C’est sa première mission officielle dans la région, et elle s’est dite heureuse que ce soit en Tunisie. Elle n’avait pas de mots assez forts pour réaffirmer l’engagement de la Banque et son implication dans l’oeuvre de développement du pays. Cette banquière n’est pas à ce niveau de responsabilité par hasard. Elle a aussi ceci de particulier qu’elle a du coeur : « La BEI est le partenaire de confiance des Tunisiens et de la Tunisie depuis 40 ans ». Signe de cette relation privilégiée : « La BEI s’est engagée, dira-t-elle, à mobiliser moyens et compétences pour accompagner la Tunisie nouvelle face aux défis économiques et sociaux auxquels elle est confrontée depuis la révolution démocratique de 2014 ». La Banque « veut aussi donner un nouvel élan à l’investissement.
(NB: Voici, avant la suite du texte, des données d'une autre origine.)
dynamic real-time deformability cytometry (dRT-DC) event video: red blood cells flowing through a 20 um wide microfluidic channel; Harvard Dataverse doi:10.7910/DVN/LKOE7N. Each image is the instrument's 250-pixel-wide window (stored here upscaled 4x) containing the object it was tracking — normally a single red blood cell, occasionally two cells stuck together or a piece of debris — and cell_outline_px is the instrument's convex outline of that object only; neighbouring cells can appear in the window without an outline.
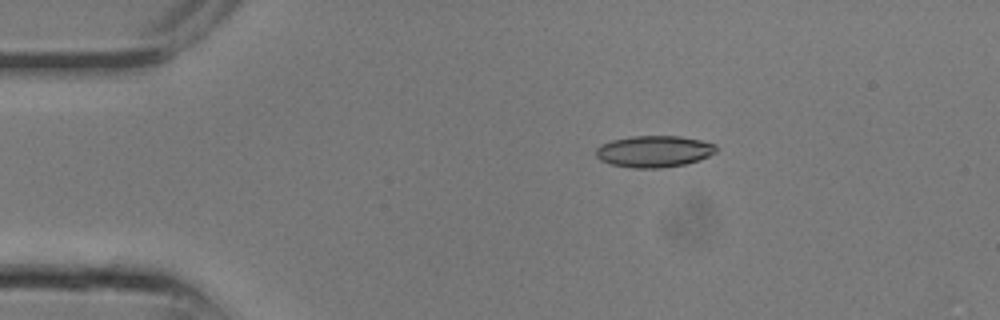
{"species": "common noctule bat (a hibernating species)", "species_latin": "Nyctalus noctula", "temperature_condition": "room temperature", "stored_images_in_passage": 8, "camera_frame_rate_fps": 3000, "um_per_image_px": 0.085, "animal": {"sex": "male", "body_mass_g": 13.3}, "frame": {"image": 1, "passage_image": 5, "time_ms": 1.333, "image_size_px": [1000, 320], "cell_outline_px": [[716, 152], [700, 160], [684, 164], [660, 168], [632, 168], [612, 164], [600, 160], [596, 156], [596, 148], [600, 144], [612, 140], [632, 136], [680, 136], [700, 140], [716, 144]], "centroid_in_image_um": [55.59, 12.86], "position_along_channel_um": 29.4, "area_um2": 22.14}}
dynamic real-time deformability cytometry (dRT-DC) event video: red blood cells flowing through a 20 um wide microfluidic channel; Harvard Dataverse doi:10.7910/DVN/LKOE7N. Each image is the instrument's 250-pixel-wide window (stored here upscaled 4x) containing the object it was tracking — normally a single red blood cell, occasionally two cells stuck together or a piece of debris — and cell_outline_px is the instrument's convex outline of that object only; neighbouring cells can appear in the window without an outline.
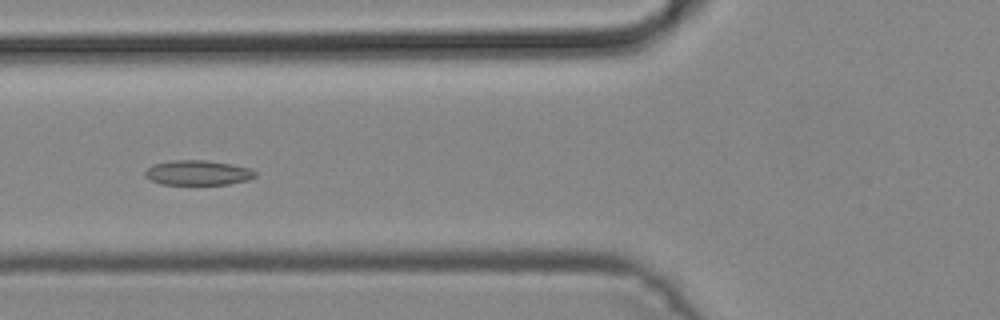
{"species": "common noctule bat (a hibernating species)", "species_latin": "Nyctalus noctula", "temperature_condition": "cold", "stored_images_in_passage": 23, "camera_frame_rate_fps": 3000, "um_per_image_px": 0.085, "animal": {"sex": "male", "body_mass_g": 19.2, "forearm_length_mm": 51.8}, "frame": {"image": 1, "passage_image": 15, "time_ms": 4.667, "image_size_px": [1000, 320], "cell_outline_px": [[256, 176], [248, 180], [228, 184], [160, 184], [144, 176], [144, 172], [152, 164], [172, 160], [204, 160], [232, 164], [252, 168], [256, 172]], "centroid_in_image_um": [16.83, 14.67], "position_along_channel_um": 109.0, "area_um2": 16.01}}
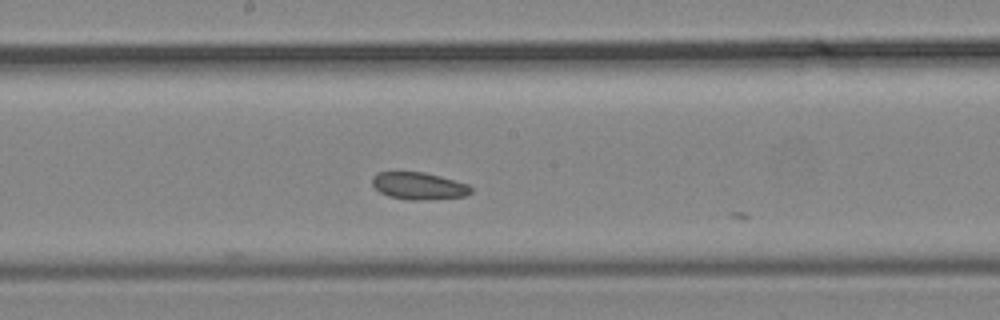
{"frame": {"image": 2, "passage_image": 18, "time_ms": 5.667, "image_size_px": [1000, 320], "cell_outline_px": [[472, 192], [464, 196], [420, 200], [408, 200], [388, 196], [380, 192], [372, 184], [372, 176], [376, 172], [424, 172], [456, 180], [468, 184], [472, 188]], "centroid_in_image_um": [35.58, 15.79], "position_along_channel_um": 212.6, "area_um2": 15.66}}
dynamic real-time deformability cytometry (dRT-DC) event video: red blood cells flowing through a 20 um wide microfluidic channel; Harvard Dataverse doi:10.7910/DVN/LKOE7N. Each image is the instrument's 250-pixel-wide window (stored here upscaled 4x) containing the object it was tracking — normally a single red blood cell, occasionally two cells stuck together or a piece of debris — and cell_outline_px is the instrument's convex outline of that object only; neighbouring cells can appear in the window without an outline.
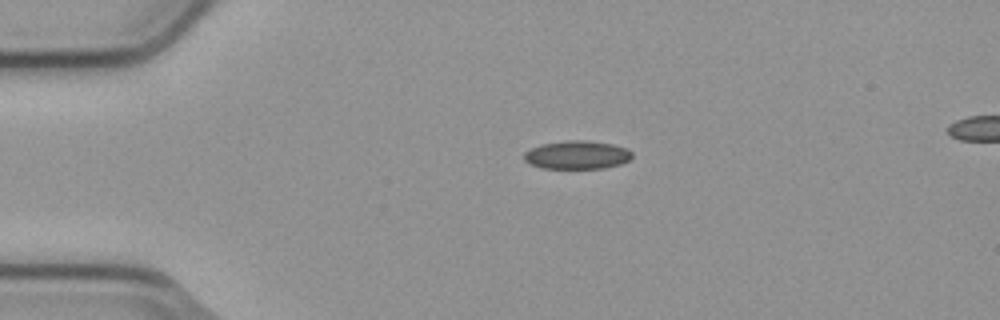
{"species": "common noctule bat (a hibernating species)", "species_latin": "Nyctalus noctula", "temperature_condition": "cold", "stored_images_in_passage": 3, "segment_of_instrument_passage": [1, 2], "camera_frame_rate_fps": 3000, "um_per_image_px": 0.085, "animal": {"sex": "male", "body_mass_g": 23.1, "forearm_length_mm": 52.7}, "frame": {"image": 1, "passage_image": 1, "time_ms": 0.0, "image_size_px": [1000, 320], "cell_outline_px": [[632, 156], [628, 160], [620, 164], [604, 168], [540, 168], [524, 160], [524, 152], [540, 144], [564, 140], [584, 140], [612, 144], [628, 148], [632, 152]], "centroid_in_image_um": [49.05, 13.16], "position_along_channel_um": 36.0, "area_um2": 17.86}}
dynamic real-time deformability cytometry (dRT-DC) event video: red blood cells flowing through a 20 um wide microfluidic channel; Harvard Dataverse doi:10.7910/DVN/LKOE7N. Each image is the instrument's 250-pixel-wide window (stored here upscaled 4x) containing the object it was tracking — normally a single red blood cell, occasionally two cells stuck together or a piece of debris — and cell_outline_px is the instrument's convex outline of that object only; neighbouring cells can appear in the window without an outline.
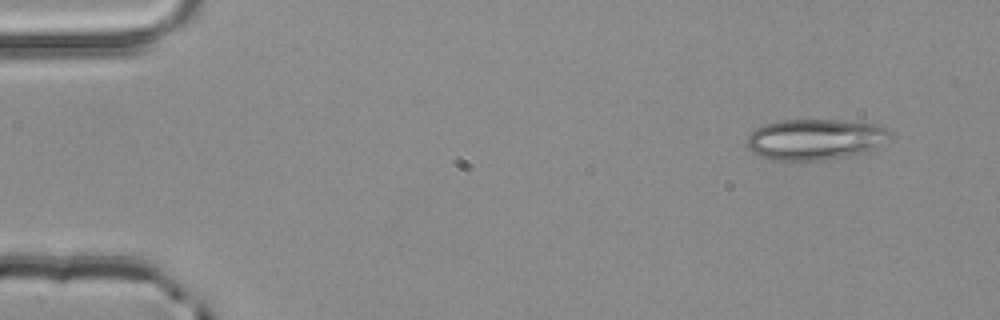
{"species": "common noctule bat (a hibernating species)", "species_latin": "Nyctalus noctula", "temperature_condition": "room temperature", "stored_images_in_passage": 3, "camera_frame_rate_fps": 3000, "um_per_image_px": 0.085, "animal": {"sex": "male", "body_mass_g": 20.4}, "frame": {"image": 1, "passage_image": 1, "time_ms": 0.0, "image_size_px": [1000, 320], "cell_outline_px": [[888, 136], [872, 148], [864, 152], [824, 160], [784, 164], [760, 156], [752, 152], [748, 148], [748, 136], [756, 128], [764, 124], [780, 120], [836, 120], [876, 124], [888, 128]], "centroid_in_image_um": [69.16, 11.88], "position_along_channel_um": 15.8, "area_um2": 34.22}}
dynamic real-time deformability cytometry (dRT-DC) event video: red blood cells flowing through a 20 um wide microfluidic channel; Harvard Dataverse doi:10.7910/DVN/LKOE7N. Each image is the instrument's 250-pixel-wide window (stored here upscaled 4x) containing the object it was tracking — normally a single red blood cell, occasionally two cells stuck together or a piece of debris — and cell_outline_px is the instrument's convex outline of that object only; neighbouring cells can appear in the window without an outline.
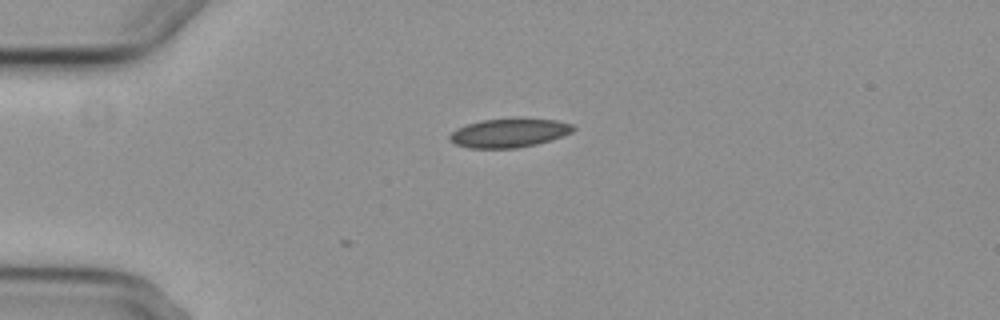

Nous souhaitons, nous confie-t-elle, offrir de nouvelles perspectives d’avenir à la jeunesse tunisienne ». Elle le dit avec force conviction, avec autant de sincérité, de grâce et de détermination. Interview.
En votre qualité de vice-présidente de la BEI pour la Méditerranée, en quels termes évaluez-vous plus de 40 ans de partenariat entre la BEI et la Tunisie ?
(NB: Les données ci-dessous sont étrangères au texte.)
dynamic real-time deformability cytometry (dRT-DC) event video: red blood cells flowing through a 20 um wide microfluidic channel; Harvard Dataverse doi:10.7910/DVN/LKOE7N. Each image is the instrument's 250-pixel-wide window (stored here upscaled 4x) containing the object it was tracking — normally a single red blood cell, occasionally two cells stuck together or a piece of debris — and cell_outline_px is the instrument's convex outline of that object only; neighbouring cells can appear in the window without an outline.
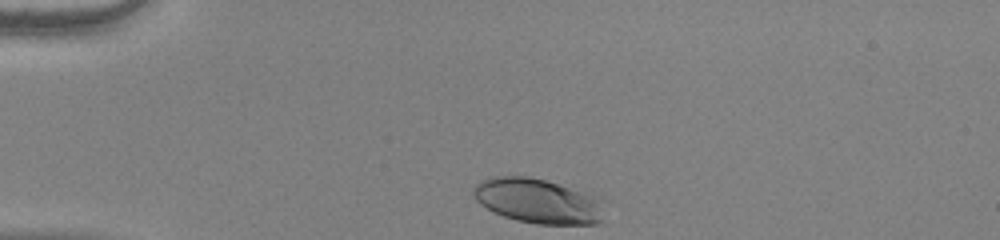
{"species": "human", "species_latin": "Homo sapiens", "temperature_condition": "warm", "stored_images_in_passage": 33, "camera_frame_rate_fps": 3000, "um_per_image_px": 0.085, "donor": {"sex": "female"}, "frame": {"image": 1, "passage_image": 1, "time_ms": 0.0, "image_size_px": [1000, 240], "cell_outline_px": [[604, 220], [596, 224], [536, 224], [516, 220], [504, 216], [480, 204], [472, 196], [472, 188], [480, 180], [492, 176], [528, 176], [544, 180], [580, 192], [596, 200]], "centroid_in_image_um": [45.58, 17.09], "position_along_channel_um": 39.4, "area_um2": 33.29}}
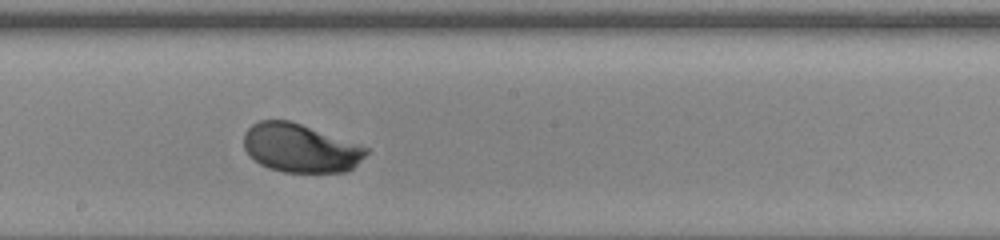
{"frame": {"image": 2, "passage_image": 19, "time_ms": 6.0, "image_size_px": [1000, 240], "cell_outline_px": [[372, 148], [352, 168], [344, 172], [284, 172], [268, 168], [260, 164], [244, 148], [244, 132], [252, 124], [260, 120], [292, 120]], "centroid_in_image_um": [25.55, 12.56], "position_along_channel_um": 222.6, "area_um2": 34.85}}
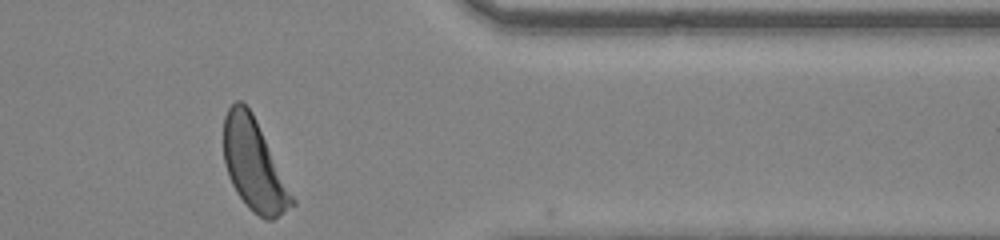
{"frame": {"image": 3, "passage_image": 33, "time_ms": 10.667, "image_size_px": [1000, 240], "cell_outline_px": [[296, 204], [272, 220], [264, 220], [252, 212], [248, 208], [236, 192], [228, 176], [224, 164], [224, 116], [228, 108], [236, 100], [240, 100], [252, 112], [296, 200]], "centroid_in_image_um": [21.58, 14.05], "position_along_channel_um": 389.8, "area_um2": 36.24}, "authors_computed_cell_mechanics": {"area_um2": 34.969, "velocity_mm_per_s": 3.858, "shape_relaxation_time_tau1_ms": 1.9555, "shape_relaxation_time_tau2_ms": null, "deformation_change_tau1": 0.1541, "deformation_change_tau2": null}}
40 ans, en effet, que la BEI est présente et active en Tunisie avec plus de 7 milliards d’euros d’investissements pour soutenir le développement du secteur privé, notamment les PME, comme des projets du secteur public et de grands projets d’infrastructure essentiels au développement économique de la Tunisie. Pendant toutes ces années, nous avons noué un partenariat de confiance et de grande qualité avec la Tunisie avec des étapes décisives franchies ensemble. En 2011, la BEI s’est engagée à accompagner la Tunisie nouvelle dans ce pari d’une transition exemplaire avec à la clé plus de 31 projets d’investissement signés pour un montant global de 2,1 milliards d’euros. En 2016, lors de la Conférence internationale « Tunisie 2020 », la BEI répondait à nouveau présente avec l’annonce d’un soutien d’envergure de 2,5 milliards d’ici 2020 pour soutenir une croissance inclusive et durable en ligne avec les priorités d’action du Gouvernement tunisien.
Voudriez-vous nous citer des projets phares qui ont été financés ou cofinancés par la BEI en Tunisie ? Comment se présente, aujourd’hui, la visibilité de la Tunisie pour la BEI ?
La BEI est un partenaire solide pour la Tunisie et de nombreuses opérations phares ont été financées dans les secteurs clés de l’économie tunisienne telles que l’énergie, le soutien au secteur privé, les infrastructures, l’éducation ou encore le logement social. Ce qui est important c’est l’impact de ces financements sur la vie quotidienne des habitants. Je citerais à titre d’exemples le projet de réhabilitation urbaine des quartiers défavorisés et des centres historiques, notamment les médinas, dont je viens d’annoncer le financement de 77 millions d’euros dans la continuité de notre soutien de 2012 avec à la clé l’installation d’infrastructures de base comme les réseau d’eau, d’assainissement et d’électricité. Dans le secteur de l’énergie, nous avons par exemple financé 370 km de gazoducs dans l’objectif d’une meilleure exploitation des réserves existantes et un approvisionnement du marché local en gaz naturel.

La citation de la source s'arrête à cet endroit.